::: RECORDS FOR THIS TASK :::

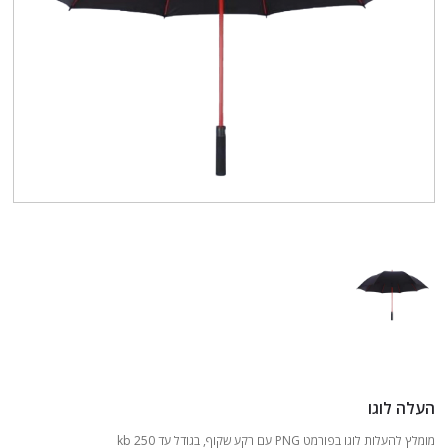
העלה לוגו
מומלץ להעלות לוגו בפורמט PNG עם רקע שקוף, בגודל עד 250 kb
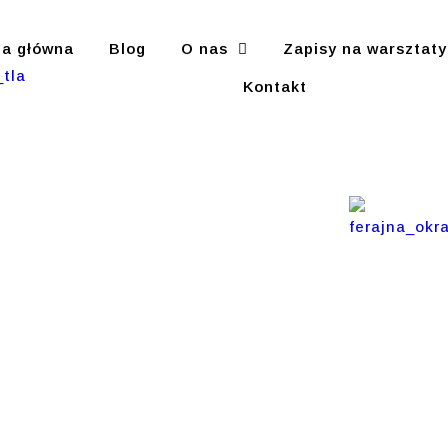
na główna
Blog
O nas
Zapisy na warsztaty
Kontakt
tóry Nie
ówi, Ale
. O Warmii,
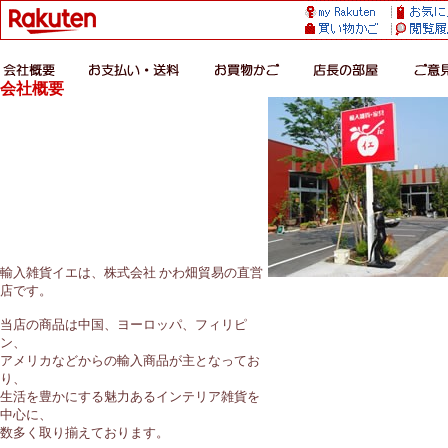
会社概要
輸入雑貨イエは、株式会社 かわ畑貿易の直営
店です。
当店の商品は中国、ヨーロッパ、フィリピ
ン、
アメリカなどからの輸入商品が主となってお
り、
生活を豊かにする魅力あるインテリア雑貨を
中心に、
数多く取り揃えております。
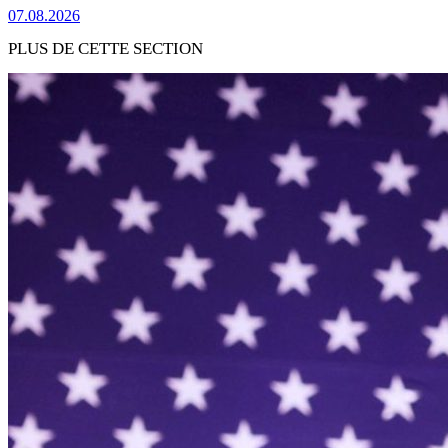
07.08.2026
PLUS DE CETTE SECTION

:::

(WHAT YOU SHOULD DO):
Copy every line of text in the data above word for word, and leave the pictures out.

(TASK RESPONSE):
העלה לוגו
מומלץ להעלות לוגו בפורמט PNG עם רקע שקוף, בגודל עד 250 kb
na główna
Blog
O nas
Zapisy na warsztaty
Kontakt
tóry Nie
ówi, Ale
. O Warmii,
会社概要
輸入雑貨イエは、株式会社 かわ畑貿易の直営
店です。
当店の商品は中国、ヨーロッパ、フィリピ
ン、
アメリカなどからの輸入商品が主となってお
り、
生活を豊かにする魅力あるインテリア雑貨を
中心に、
数多く取り揃えております。
07.08.2026
PLUS DE CETTE SECTION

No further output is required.